Getting disk space error when rolling upgrades

Hello,

I'm currently performing a rolling upgrade from ES 5.6.8 to 6.8.4 following the steps told here

Everything is fine but I'm having troubles with certain nodes and disk space. I'll describe the scenario I'm having troubles with:

Before upgrade:

Node total disk space: 200 GB.
Total shards in this node: 229
Disk used: 71%.

cluster.routing.allocation.disk.watermark.low: 85% (default)
cluster.routing.allocation.disk.watermark.high: 90% (default)
cluster.routing.allocation.disk.watermark.flood_stage: 95% (default)

Upgrade steps:

  • "cluster.routing.allocation.enable": "primaries"
  • stop elasticsearch service.
  • perform upgrade (at this point all 229 shards are unassigned, as expected)
  • start elasticsearch service
  • node joins the cluster
  • "cluster.routing.allocation.enable": null (back to default so shards assign back to the node)

The problem:

227 shards were assigned to the node, as expected, but these 2 remaining shards are still as unassigned. I then proceed to check _cluster/allocation/explain to troubleshoot this issue and I find out the following error:

"deciders": [
{
"decider": "disk_threshold",
"decision": "NO",
"explanation": "allocating the shard to this node will bring the node above the high watermark cluster setting [cluster.routing.allocation.disk.watermark.high=90%] and cause it to have less than the minimum required [0b] of free space (free: [49.8gb], estimated shard size: [50gb])"
}
]

Which makes perfect sense because ES is trying to allocate this shard in a node with no space left.. But hey, here is my question. How does it happen? As I stated above, this node already had all these shards with no problem and only had 70% used disk space. Which is ES blocking it now if there were no problem before the upgrade? Am I missing something?

Thank you in advanced.

Hi Nelson,

You mentioned you have 142Gb of 200Gb used - 85% is 170Gb so your data nodes will not accept a replica of more than 27Gb hence the error is fully expected here if all the data node at that point with a shard of 50Gb it's likely it cannot fit on any data node
low watermark - node will not take in new shard which would take them above that level
high watermark - node will move the shard away providing there is enough room on a data node to stay below low watermark after adding the shard

So here you need bigger disks on your data nodes so all replicas can be assigned

Also you mentioned 229 shards is 142Gb - while you have a single shard of 50Gb (which is not a bad size it all depends), you are likely to see some unbalance if you mostly have tiny shards and a few large ones

Hope this helps!

Hello Julien,

Thanks for the fast reply :slightly_smiling_face:I really appreciate it.

I understand your point, however, what I really don't get is the following:

I have 142 GB used (as you said) but at this point, the upgrade has not started, therefore all these 229 shards (including that 50GB big one) is currently hosted in this node (inside the 142Gb used)

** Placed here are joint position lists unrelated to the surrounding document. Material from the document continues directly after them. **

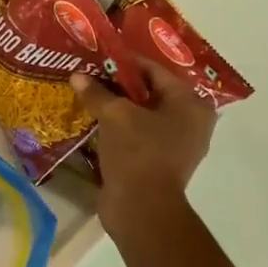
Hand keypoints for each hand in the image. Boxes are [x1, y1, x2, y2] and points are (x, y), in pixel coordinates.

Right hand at [72, 61, 216, 239]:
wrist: (142, 210)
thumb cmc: (138, 153)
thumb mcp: (115, 116)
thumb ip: (97, 93)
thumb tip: (77, 75)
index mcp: (190, 104)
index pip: (154, 70)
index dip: (124, 62)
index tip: (98, 56)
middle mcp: (190, 121)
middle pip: (149, 92)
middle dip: (119, 84)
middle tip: (90, 74)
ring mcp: (176, 144)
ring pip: (142, 114)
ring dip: (117, 107)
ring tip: (88, 94)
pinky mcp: (159, 162)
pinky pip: (138, 134)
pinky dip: (119, 127)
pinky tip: (95, 120)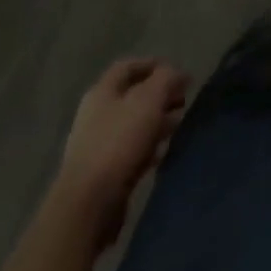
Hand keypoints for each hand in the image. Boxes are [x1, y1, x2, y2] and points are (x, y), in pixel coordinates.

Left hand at [51, 58, 189, 251]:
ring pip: (133, 124)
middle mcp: (96, 114)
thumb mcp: (149, 100)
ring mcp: (97, 145)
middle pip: (132, 96)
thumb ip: (166, 80)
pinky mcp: (102, 173)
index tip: (178, 72)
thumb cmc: (118, 142)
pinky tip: (162, 153)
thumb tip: (180, 74)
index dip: (153, 64)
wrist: (88, 205)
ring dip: (156, 121)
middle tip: (183, 100)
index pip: (128, 66)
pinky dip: (147, 147)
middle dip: (159, 95)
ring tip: (178, 125)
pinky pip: (130, 151)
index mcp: (102, 91)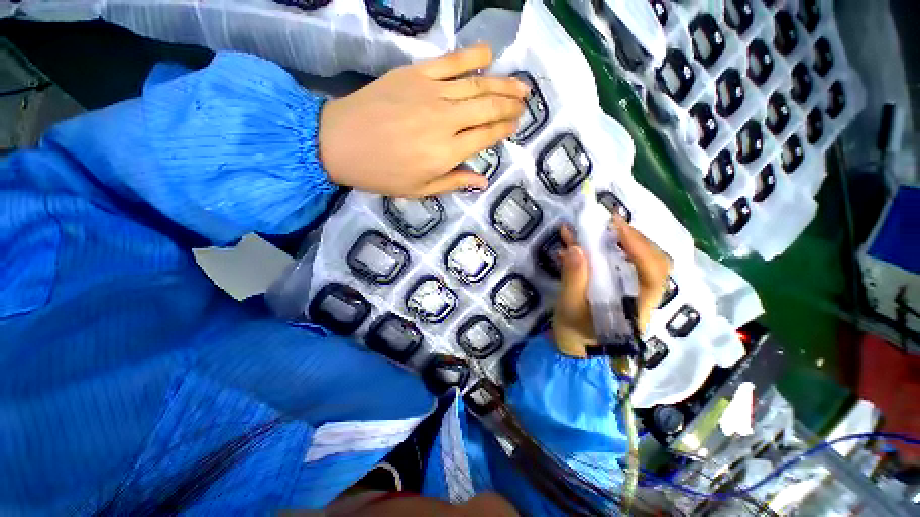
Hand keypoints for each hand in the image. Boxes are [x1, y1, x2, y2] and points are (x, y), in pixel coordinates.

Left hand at [319, 45, 528, 196]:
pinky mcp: (416, 73)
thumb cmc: (382, 173)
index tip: (515, 126)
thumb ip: (454, 182)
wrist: (340, 142)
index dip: (503, 130)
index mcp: (447, 152)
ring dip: (503, 83)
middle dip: (510, 106)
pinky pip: (451, 61)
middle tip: (524, 105)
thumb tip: (483, 181)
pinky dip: (473, 56)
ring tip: (521, 85)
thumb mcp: (420, 189)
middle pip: (487, 108)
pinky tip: (489, 54)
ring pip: (477, 85)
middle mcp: (446, 121)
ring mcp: (431, 92)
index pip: (486, 137)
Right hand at [552, 217, 671, 357]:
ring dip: (622, 241)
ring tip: (600, 227)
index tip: (616, 226)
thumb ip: (573, 279)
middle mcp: (641, 298)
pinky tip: (585, 242)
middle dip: (634, 239)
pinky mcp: (619, 288)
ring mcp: (632, 292)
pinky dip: (606, 249)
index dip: (639, 247)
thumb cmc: (574, 333)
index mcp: (635, 308)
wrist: (573, 348)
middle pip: (652, 262)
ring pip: (639, 261)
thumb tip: (576, 247)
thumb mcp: (569, 308)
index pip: (651, 273)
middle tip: (610, 222)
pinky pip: (620, 264)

When I perform the upgrade and the node joins back the cluster, used disk space should be almost empty because shards are still unassigned. Then ES should allocate these 229 shards back to the node and used disk space should be again ~142 GB as expected. However, it's trying to allocated 142 GB + 50 GB and this is what I really don't get since these 50GB are already inside in the 142 one.

Elasticsearch doesn't delete any shard data when a shard is unassigned, since it reuses that data when recovering a replica. However it cannot tell how much of that data can be reused before assigning the replica, so it has to assume it needs enough space to copy the whole shard over again. You don't have enough space to do that, so it's stuck.

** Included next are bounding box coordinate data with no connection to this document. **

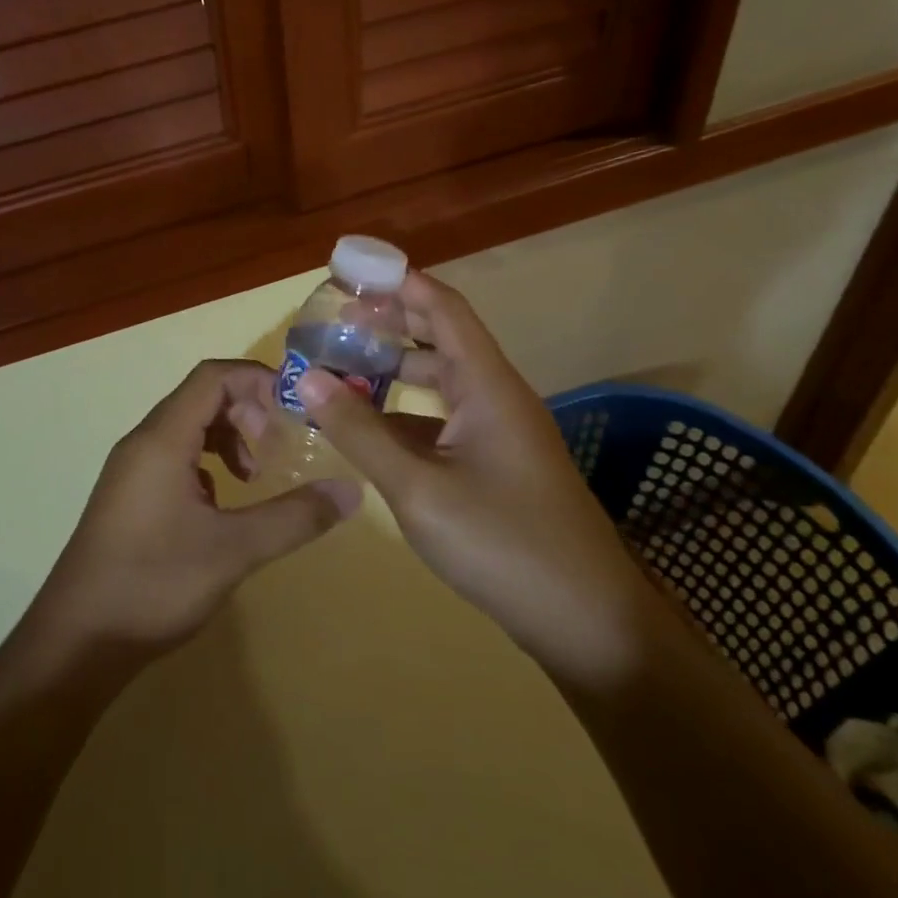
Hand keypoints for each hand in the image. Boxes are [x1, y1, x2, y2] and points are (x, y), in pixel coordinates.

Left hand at [27, 359, 359, 655]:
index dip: (258, 382)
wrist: (76, 641)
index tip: (296, 411)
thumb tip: (352, 491)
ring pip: (187, 428)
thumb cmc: (154, 583)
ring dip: (228, 438)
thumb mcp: (234, 550)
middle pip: (201, 398)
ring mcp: (132, 470)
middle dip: (247, 412)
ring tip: (254, 478)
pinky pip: (174, 457)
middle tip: (276, 450)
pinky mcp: (129, 496)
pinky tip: (221, 506)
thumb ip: (294, 517)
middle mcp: (143, 442)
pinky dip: (207, 464)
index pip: (213, 377)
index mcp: (162, 438)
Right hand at [293, 274, 654, 686]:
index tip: (350, 273)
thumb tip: (307, 378)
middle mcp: (495, 396)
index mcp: (487, 384)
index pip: (442, 307)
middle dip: (388, 324)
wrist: (590, 625)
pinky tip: (368, 430)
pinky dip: (403, 415)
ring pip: (440, 383)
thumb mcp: (418, 488)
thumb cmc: (504, 544)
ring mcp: (498, 433)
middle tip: (333, 322)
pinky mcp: (495, 466)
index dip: (399, 282)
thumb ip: (360, 431)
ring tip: (339, 370)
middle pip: (439, 339)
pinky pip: (442, 421)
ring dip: (393, 371)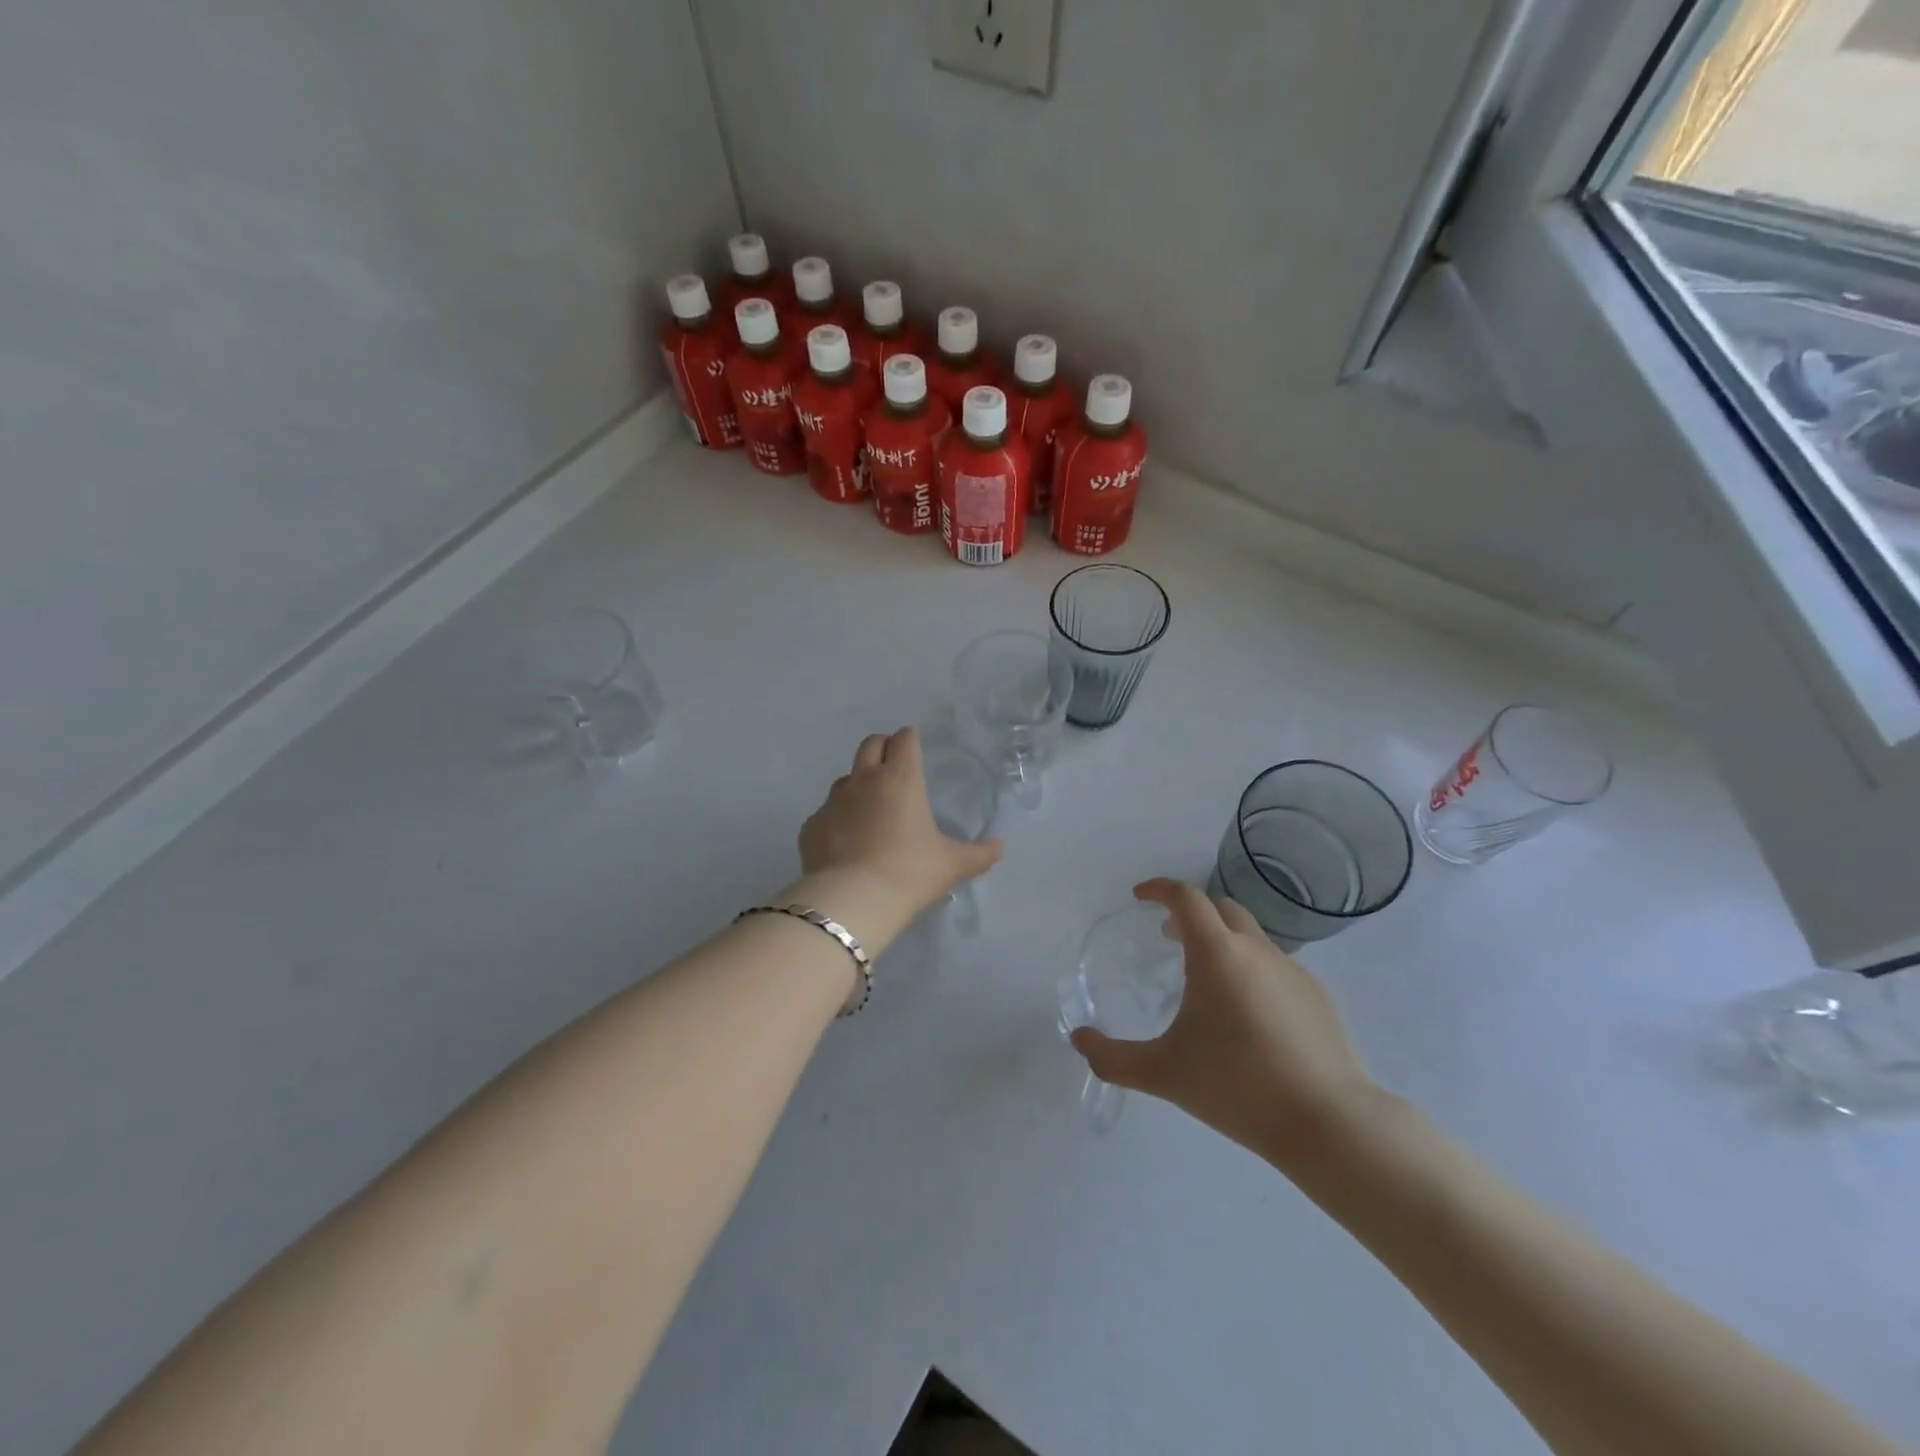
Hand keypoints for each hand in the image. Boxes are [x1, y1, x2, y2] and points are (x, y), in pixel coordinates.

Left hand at [799, 728, 1003, 919]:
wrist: (852, 900)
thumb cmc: (910, 873)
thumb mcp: (952, 865)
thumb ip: (980, 854)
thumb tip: (1000, 848)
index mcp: (900, 779)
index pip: (904, 740)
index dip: (910, 739)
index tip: (914, 746)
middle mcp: (864, 780)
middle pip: (870, 745)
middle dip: (882, 747)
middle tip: (892, 765)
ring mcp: (833, 802)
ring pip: (845, 778)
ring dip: (858, 784)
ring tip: (870, 810)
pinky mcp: (812, 826)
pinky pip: (826, 813)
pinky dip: (837, 820)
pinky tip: (846, 843)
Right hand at [1070, 879, 1383, 1170]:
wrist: (1328, 1123)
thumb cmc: (1237, 1087)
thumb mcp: (1162, 1073)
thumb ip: (1112, 1057)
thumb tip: (1078, 1039)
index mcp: (1217, 954)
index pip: (1186, 897)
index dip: (1159, 889)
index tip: (1140, 897)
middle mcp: (1256, 950)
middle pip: (1221, 908)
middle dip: (1191, 914)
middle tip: (1169, 938)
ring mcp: (1293, 971)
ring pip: (1251, 939)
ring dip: (1223, 944)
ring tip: (1207, 984)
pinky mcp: (1319, 996)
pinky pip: (1276, 968)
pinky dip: (1253, 973)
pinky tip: (1250, 1018)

Can you free up some space on this node? For instance, maybe use shard allocation filtering to move some other shards off this node?

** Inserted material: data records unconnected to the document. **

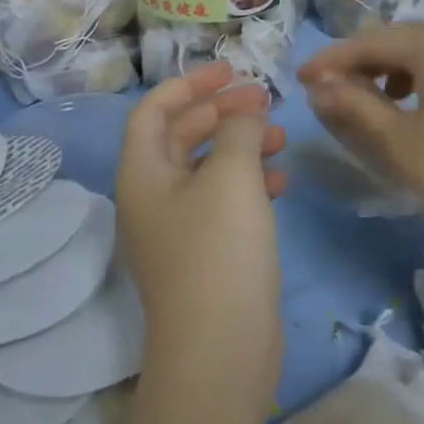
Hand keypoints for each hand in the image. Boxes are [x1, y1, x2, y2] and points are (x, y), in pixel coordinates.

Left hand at [116, 64, 287, 402]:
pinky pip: (222, 201)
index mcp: (142, 173)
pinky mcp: (204, 255)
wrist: (219, 353)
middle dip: (221, 112)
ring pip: (206, 168)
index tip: (231, 70)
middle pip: (181, 135)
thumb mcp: (231, 176)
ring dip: (239, 146)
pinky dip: (248, 183)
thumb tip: (243, 113)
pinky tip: (281, 180)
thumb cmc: (218, 251)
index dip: (190, 84)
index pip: (154, 109)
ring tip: (279, 137)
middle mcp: (152, 197)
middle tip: (263, 100)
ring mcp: (177, 229)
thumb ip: (238, 131)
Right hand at [298, 13, 423, 267]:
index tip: (303, 78)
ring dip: (410, 69)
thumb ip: (355, 106)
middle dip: (373, 64)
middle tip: (343, 94)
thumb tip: (319, 87)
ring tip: (390, 103)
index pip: (373, 41)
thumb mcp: (403, 145)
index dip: (334, 60)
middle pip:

If the 50Gb replica had been assigned first then you might have been ok as the rest of shards would allocate where there is room on other nodes... However per allocation explain if all nodes have 27Gb left when the 50Gb shard tries to find a suitable data node; the shard will remain unassigned.

A bad workaround solution would be to split the index into more smaller shards. But note shards have associated costs and size of shard should not be dictated by the current issue you have, you should use capacity planning to decide on shard size instead
Also for future reference, read up on priority to understand how elasticsearch decide which shard to recover/allocate first (again not great workaround solution to try and make sure biggest shard get assigned first)

You should normally plan enough disk space on the data nodes so that if one data node fails, the other data nodes can happily store the extra load. Deletion of data might also help if you went too high on disk space, but 200Gb for data node really sounds very small here

Hey, thank you both for your replies.

I forgot to mention that this is a "test" migration process we are performing on a sandbox cluster which receives production traffic but just for testing purposes. That's why a single node has a low 200GB disk space. However, we wanted to test how this process was going to be like, since the rolling upgrade process is exact the same to production clusters even when these nodes disk space are significantly higher (around 2 TB).

What we want to achieve?

Since we need to perform this rolling upgrade on all our production clusters, all we wanted to do is a sequential upgrade, node by node. This mean stop elasticsearch, perform the upgrade, start elasticsearch and assign all the unassigned shards to the same node. We want to avoid at all cost ES to reallocate these shards to new nodes because that would mean additional write/read IOPS and cpu usage which could lead to cluster performance issues.

@Julien: I'll take a look on these links and see if that could help us.